In other words, God sends the Messiah to die for us, and thereby rescue us, not merely when we had offended some cosmic law, but when we had taken up arms against God in the great cosmic war (see Romans 6:11-18).

This is why the need for peace with God (Romans 5:1) is so urgent.

Verses 9-10 are parallel statements. Verse 9 looks back to the discussion of Jesus’s death as bringing about justification (Romans 3:21-4:25), v. 10 engages the newly introduced metaphor of reconciliation.

Both the “judicial” declaration that someone is part of the righteous people of God (i.e., justification, v. 9), and the relational transformation in which comic hostility has been replaced through being rightly related to God (i.e., reconciliation, v. 10) are effected through Jesus’ death.

Jesus’s death is the representative human act of faithfulness to God through which humanity in Christ is enabled to live, now, as God’s righteous people.

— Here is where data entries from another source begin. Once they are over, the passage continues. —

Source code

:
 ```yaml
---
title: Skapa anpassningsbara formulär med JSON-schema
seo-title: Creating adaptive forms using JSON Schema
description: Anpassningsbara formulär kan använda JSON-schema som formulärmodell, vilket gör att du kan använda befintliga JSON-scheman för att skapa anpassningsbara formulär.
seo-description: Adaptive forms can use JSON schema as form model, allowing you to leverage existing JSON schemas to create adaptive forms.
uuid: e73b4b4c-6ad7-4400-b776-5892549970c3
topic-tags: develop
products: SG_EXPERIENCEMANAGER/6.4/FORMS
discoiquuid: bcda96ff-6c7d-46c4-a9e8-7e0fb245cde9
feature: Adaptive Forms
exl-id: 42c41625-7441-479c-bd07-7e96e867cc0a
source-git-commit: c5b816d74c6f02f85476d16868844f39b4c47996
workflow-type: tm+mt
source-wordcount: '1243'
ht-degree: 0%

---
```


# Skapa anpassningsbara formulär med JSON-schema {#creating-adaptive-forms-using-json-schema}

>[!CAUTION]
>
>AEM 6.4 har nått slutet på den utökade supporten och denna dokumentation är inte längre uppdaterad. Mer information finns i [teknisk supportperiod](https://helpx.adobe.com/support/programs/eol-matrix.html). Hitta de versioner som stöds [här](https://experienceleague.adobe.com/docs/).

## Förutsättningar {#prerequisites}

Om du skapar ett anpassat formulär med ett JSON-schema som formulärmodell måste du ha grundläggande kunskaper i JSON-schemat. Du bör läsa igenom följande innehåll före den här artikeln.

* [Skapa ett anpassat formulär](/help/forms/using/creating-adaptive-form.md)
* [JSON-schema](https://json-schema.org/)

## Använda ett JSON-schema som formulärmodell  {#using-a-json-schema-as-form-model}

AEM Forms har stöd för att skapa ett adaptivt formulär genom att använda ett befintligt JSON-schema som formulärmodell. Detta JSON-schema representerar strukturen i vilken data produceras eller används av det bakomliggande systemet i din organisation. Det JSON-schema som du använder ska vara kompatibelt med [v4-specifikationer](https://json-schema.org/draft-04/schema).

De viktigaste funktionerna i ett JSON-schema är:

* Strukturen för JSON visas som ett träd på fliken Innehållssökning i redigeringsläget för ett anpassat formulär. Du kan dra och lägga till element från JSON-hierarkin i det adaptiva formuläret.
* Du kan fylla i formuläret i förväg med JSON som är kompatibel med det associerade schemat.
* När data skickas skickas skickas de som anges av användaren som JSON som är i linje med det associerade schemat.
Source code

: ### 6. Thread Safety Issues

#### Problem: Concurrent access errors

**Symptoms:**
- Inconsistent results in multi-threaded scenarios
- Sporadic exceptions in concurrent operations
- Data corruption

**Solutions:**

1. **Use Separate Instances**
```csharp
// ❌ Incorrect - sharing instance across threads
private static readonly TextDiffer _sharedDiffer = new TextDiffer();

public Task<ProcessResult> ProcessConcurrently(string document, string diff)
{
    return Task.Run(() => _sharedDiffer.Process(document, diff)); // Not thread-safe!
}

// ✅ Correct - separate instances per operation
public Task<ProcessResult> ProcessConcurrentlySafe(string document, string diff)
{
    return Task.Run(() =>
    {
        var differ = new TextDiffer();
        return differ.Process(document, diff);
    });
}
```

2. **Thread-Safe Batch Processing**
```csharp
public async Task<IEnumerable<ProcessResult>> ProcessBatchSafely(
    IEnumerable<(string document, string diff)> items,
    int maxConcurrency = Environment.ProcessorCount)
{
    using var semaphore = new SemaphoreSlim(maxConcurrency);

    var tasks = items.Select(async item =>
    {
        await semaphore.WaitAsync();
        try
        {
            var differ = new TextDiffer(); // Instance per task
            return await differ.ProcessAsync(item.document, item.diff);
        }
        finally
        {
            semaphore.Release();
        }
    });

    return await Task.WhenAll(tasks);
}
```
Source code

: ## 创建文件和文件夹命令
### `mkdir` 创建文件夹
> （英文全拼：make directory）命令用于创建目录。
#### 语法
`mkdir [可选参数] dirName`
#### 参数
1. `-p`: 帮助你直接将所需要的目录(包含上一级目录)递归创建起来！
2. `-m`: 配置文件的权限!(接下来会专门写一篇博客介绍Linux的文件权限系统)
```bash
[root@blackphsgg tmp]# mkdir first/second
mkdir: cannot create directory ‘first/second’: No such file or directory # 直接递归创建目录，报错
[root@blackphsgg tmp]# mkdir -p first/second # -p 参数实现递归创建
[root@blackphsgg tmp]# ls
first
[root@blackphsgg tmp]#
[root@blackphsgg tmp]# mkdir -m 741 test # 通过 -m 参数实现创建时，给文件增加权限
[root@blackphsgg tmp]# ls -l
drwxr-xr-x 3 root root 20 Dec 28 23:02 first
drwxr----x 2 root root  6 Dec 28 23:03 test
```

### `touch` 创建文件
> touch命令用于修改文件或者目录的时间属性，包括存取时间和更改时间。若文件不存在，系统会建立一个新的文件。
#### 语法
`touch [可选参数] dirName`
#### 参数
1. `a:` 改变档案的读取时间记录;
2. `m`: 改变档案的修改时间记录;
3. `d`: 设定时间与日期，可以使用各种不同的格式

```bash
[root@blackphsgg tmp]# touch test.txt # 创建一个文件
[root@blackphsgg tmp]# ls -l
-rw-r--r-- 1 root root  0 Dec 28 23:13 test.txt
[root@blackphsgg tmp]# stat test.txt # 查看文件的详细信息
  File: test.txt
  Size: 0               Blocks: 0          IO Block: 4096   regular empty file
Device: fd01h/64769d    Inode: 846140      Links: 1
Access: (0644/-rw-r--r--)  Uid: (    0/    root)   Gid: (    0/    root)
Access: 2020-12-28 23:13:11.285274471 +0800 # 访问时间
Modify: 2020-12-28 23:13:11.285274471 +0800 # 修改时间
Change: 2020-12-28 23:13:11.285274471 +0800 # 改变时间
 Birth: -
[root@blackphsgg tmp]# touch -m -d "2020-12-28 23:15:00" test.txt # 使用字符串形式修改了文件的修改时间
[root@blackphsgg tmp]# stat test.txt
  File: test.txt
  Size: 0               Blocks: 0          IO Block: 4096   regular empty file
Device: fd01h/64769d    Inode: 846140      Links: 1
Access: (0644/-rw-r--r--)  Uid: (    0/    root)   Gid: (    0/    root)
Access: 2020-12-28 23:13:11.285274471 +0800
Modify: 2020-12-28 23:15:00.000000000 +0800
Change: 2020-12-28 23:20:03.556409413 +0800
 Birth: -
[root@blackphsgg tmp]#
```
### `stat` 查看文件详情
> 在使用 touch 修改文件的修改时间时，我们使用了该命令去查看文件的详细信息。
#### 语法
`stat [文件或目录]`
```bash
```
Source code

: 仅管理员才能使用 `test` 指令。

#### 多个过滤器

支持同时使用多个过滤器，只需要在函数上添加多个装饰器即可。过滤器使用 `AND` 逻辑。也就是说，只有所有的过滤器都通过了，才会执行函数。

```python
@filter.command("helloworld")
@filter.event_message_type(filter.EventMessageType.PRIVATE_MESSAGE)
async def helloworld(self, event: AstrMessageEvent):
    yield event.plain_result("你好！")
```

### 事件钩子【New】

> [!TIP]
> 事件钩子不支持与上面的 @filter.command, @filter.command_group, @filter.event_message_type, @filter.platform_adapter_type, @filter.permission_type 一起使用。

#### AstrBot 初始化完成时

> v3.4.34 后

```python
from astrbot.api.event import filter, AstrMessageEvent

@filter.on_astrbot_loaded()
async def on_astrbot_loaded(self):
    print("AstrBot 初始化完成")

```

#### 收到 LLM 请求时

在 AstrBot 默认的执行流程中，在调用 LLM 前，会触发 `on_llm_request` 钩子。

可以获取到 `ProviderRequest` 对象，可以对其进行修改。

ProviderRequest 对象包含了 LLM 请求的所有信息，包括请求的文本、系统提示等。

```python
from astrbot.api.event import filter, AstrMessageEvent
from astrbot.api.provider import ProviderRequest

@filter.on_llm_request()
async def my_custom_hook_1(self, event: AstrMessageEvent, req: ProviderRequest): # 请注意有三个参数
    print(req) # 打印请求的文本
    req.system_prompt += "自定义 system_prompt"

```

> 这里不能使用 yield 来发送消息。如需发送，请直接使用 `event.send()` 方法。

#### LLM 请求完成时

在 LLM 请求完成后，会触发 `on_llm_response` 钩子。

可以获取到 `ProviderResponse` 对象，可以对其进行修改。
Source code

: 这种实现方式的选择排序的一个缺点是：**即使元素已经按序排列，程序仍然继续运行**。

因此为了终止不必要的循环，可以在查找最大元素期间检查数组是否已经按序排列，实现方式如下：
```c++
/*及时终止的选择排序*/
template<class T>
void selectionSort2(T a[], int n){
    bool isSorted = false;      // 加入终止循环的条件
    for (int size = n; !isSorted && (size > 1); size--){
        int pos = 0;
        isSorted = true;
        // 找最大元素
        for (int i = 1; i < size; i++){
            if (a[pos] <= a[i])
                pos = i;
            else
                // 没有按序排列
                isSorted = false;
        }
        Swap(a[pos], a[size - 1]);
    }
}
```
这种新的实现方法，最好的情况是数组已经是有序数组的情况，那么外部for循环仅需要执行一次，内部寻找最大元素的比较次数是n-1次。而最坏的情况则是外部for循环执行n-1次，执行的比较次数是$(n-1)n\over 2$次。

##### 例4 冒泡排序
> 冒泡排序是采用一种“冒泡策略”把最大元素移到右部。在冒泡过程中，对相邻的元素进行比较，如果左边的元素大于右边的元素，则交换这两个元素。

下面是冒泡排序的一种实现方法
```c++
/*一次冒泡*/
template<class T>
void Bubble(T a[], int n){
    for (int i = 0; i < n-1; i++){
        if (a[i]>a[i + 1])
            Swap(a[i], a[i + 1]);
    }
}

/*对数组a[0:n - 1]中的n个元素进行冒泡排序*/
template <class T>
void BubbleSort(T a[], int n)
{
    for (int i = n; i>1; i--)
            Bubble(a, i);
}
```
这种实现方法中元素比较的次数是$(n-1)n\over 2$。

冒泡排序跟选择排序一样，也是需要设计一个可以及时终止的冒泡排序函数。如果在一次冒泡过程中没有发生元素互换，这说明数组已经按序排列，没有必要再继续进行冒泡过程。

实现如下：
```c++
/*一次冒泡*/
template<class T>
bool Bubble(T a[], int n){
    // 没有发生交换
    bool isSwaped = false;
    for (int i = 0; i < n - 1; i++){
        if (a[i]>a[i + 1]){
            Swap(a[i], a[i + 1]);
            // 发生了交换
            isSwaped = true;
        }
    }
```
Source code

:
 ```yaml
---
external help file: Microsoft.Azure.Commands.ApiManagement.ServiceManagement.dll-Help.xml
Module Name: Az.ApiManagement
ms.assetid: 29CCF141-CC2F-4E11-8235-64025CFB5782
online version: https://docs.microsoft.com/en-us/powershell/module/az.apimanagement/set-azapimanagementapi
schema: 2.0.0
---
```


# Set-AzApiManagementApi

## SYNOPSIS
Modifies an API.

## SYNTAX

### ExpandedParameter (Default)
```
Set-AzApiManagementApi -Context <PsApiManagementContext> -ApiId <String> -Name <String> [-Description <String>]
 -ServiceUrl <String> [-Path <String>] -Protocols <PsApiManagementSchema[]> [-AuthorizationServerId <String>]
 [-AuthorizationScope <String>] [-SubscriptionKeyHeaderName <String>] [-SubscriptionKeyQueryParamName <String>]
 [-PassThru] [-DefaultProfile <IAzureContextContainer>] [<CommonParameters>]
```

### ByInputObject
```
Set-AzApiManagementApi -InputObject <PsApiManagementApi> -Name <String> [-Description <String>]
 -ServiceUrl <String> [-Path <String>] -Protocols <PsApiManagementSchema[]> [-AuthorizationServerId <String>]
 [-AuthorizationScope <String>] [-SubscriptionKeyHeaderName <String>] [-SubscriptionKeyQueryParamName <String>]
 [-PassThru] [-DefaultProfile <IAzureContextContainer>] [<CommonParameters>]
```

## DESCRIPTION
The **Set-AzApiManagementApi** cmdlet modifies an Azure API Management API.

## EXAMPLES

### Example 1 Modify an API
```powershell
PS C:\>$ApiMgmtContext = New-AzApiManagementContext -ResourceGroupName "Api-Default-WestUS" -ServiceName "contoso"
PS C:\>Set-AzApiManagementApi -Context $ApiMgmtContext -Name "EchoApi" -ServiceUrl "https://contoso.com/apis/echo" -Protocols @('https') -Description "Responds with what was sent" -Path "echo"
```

These verses state compactly that present standing as a justified and reconciled people creates a sure hope for the future. Here, as always in Paul’s letters, our sure hope for the future is inseparable from Christ’s resurrection.

Our hope is for resurrection life; its basis is the resurrection life of Christ.

A sure outcome

Past, present, and future create a storyline with a sure outcome, because the love of Christ demonstrated in the past on the cross is the same love of God that comes to us now, marking us out as God’s people, and that will usher us into eternal life.